Despite certain positive changes the problem remains very serious
26 June is International Day in Support of Victims of Torture. Protests to mark this day took place in many Ukrainian cities. This is a report of the press conference which took place in Kharkiv.
26 June 2012
The use of torture is a flagrant violation of human rights and strongly condemned in international law, in particular in the Universal Declaration of Human Rights, the UN International Convention on Civil and Political Rights; the European Convention on Human Rights which stated that nobody shall be subjected to torture or cruel, inhuman or degrading treatment or punishment.
Torture and ill-treatment in Ukraine is a systemic phenomenon as human rights organizations have repeatedly stressed in their reports which are used by national and international organizations to assess the general human rights situation in the country.

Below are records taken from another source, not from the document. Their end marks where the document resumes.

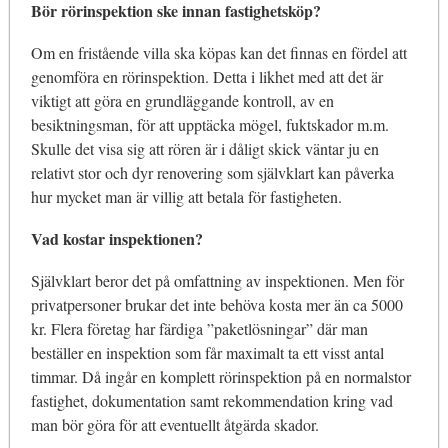
Bör rörinspektion ske innan fastighetsköp?
Om en fristående villa ska köpas kan det finnas en fördel att
genomföra en rörinspektion. Detta i likhet med att det är
viktigt att göra en grundläggande kontroll, av en
besiktningsman, för att upptäcka mögel, fuktskador m.m.
Skulle det visa sig att rören är i dåligt skick väntar ju en
relativt stor och dyr renovering som självklart kan påverka
hur mycket man är villig att betala för fastigheten.
Vad kostar inspektionen?
Självklart beror det på omfattning av inspektionen. Men för
privatpersoner brukar det inte behöva kosta mer än ca 5000
kr. Flera företag har färdiga ”paketlösningar” där man
beställer en inspektion som får maximalt ta ett visst antal
timmar. Då ingår en komplett rörinspektion på en normalstor
fastighet, dokumentation samt rekommendation kring vad
man bör göra för att eventuellt åtgärda skador.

The press conference was given by:
Yevhen Zakharov, Co-Chair of KHPG
Marina Shuhalyova, from the KHPG Advice Centre
Yevhen Zakharov: “Today is International Day in Support of Victims of Torture. On this day in 1986 the Convention against Torture came into force. On this day our organization tries to give a summary of our work in fighting torture during the year; review new trends; new cases and tell journalists about this. In 2010-2011 the number of allegations of torture increased significantly. In 2009 sociological research showed that the estimated number of people who had suffered was a little higher than 600 thousand; over a year – in 2010 around 790 thousand; in 2011 0 984 thousand. This number thus grew steadily. We are talking about victims of torture and other forms of unlawful violence by the police.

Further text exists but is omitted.